Rebecca Elliott of The Wall Street Journal reports that Tesla cited production setbacks for a drop in sales, which was worse than analysts expected. She writes:
Tesla TSLA reported its first year-over-year decline in quarterly deliveries since 2020, badly missing Wall Street’s expectations and stoking further concern about the company’s growth prospects this year.
Elon Musk’s electric-vehicle maker delivered 386,810 vehicles globally in the first three months of 2024, down 8.5% from a year earlier. It was the company’s lowest quarterly performance since the third quarter of 2022.

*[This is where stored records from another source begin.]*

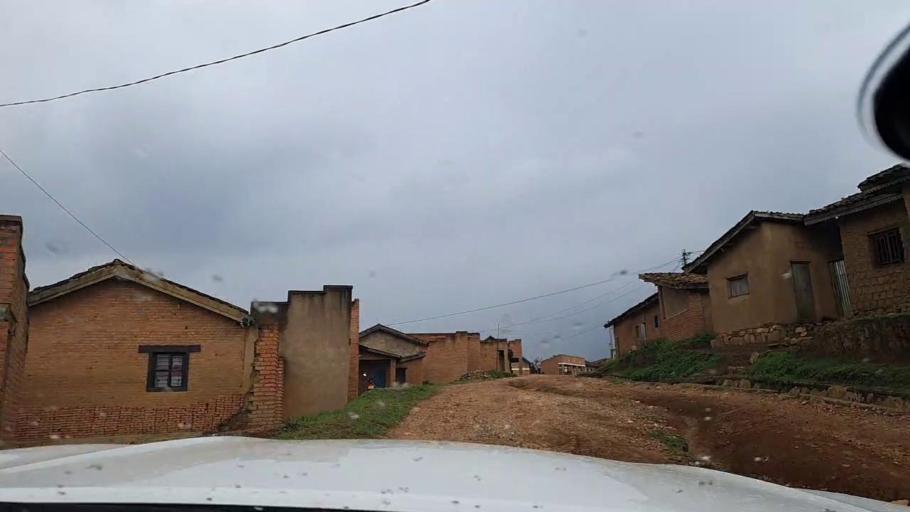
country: RW
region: Western Province
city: Kibuye
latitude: -2.1065
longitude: 29.4842
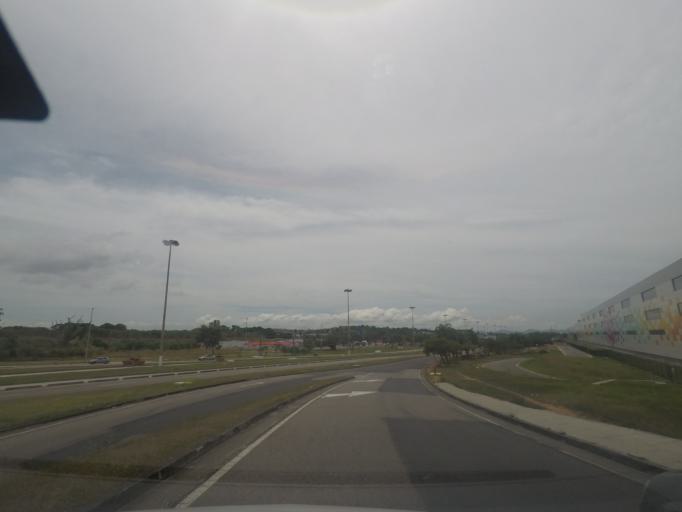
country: BR
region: Rio de Janeiro
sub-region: Duque De Caxias
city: Duque de Caxias
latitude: -22.8144
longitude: -43.2445
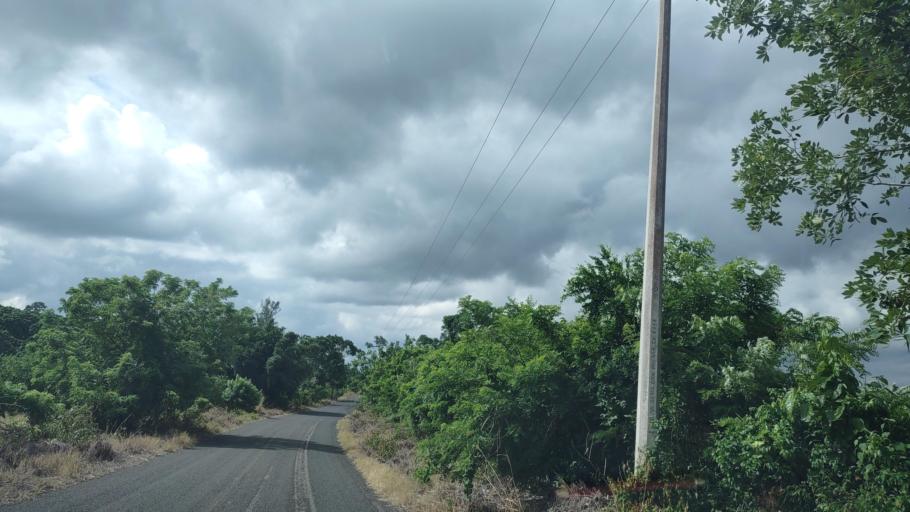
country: MX
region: Veracruz
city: Gutierrez Zamora
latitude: 20.2977
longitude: -97.1350
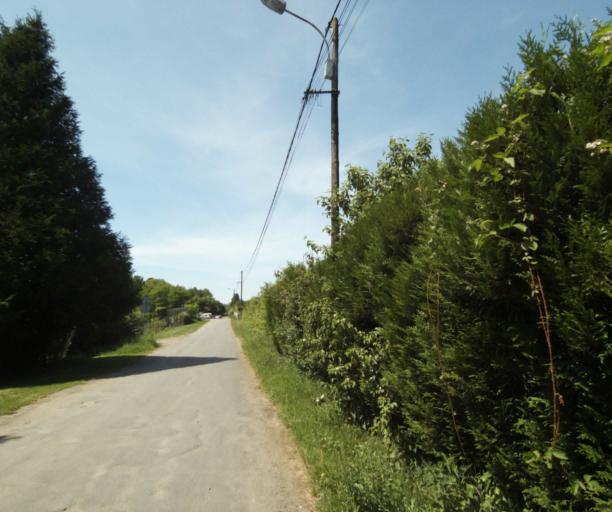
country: FR
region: Champagne-Ardenne
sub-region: Departement des Ardennes
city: Charleville-Mezieres
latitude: 49.7728
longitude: 4.7017
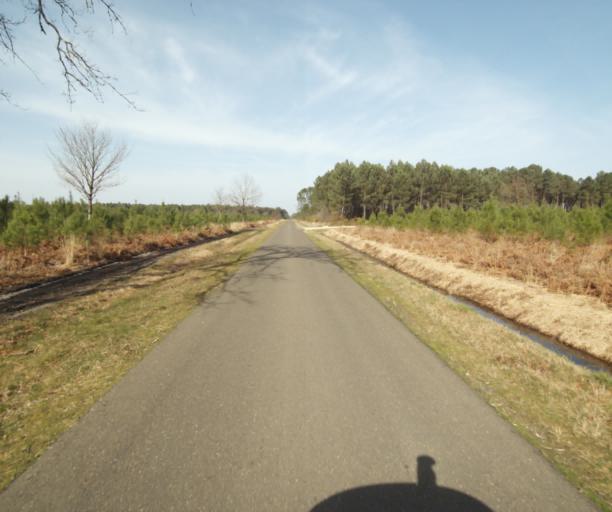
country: FR
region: Aquitaine
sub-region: Departement des Landes
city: Roquefort
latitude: 44.1983
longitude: -0.1963
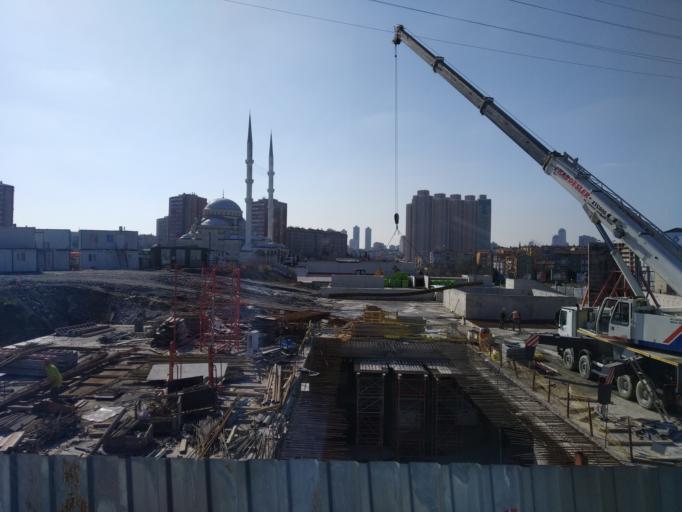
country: TR
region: Istanbul
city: Umraniye
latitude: 40.9922
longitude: 29.1540
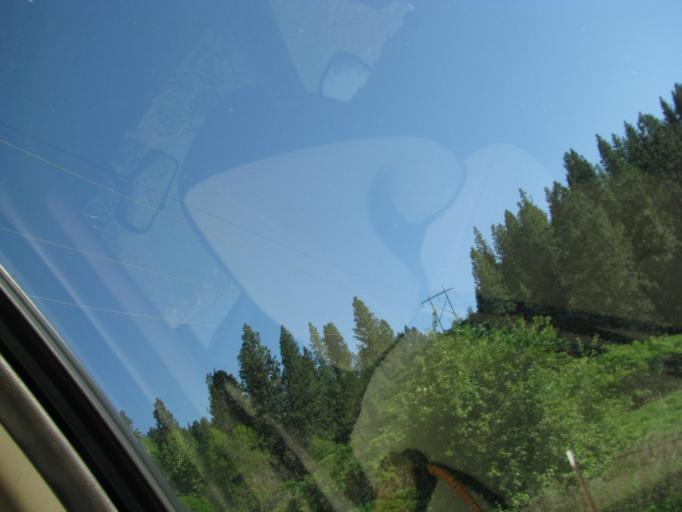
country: US
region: Washington
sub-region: Spokane County
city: Liberty Lake
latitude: 47.6111
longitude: -117.1079
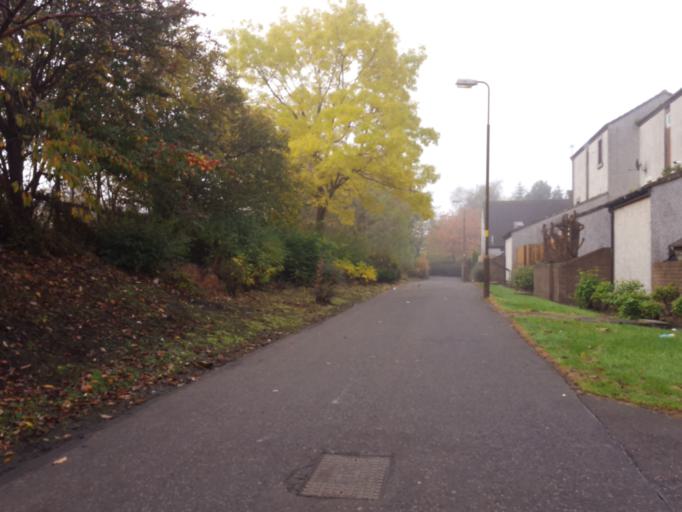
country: GB
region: Scotland
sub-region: West Lothian
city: Livingston
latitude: 55.9034
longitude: -3.5466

The result was enough for Tesla to reclaim the title from China’s BYD as the world’s top electric-vehicle seller on a quarterly basis. Yet, it is a troubling sign for the world’s most valuable automaker and the overall EV market, where growth is slowing and automakers are recalibrating investment plans after finding consumers to be less enthusiastic about going electric than the companies had expected. […]
Revenue is expected to climb some 4% year-over-year to $24.3 billion, according to FactSet.
Morgan Stanley analyst Adam Jonas, who has long been bullish about Tesla, wrote in a recent note to investors that the automaker “may be witnessing price-cut fatigue” as profitability narrows. “Such conditions may not significantly improve near-term given the age of Tesla’s product line-up,” he wrote.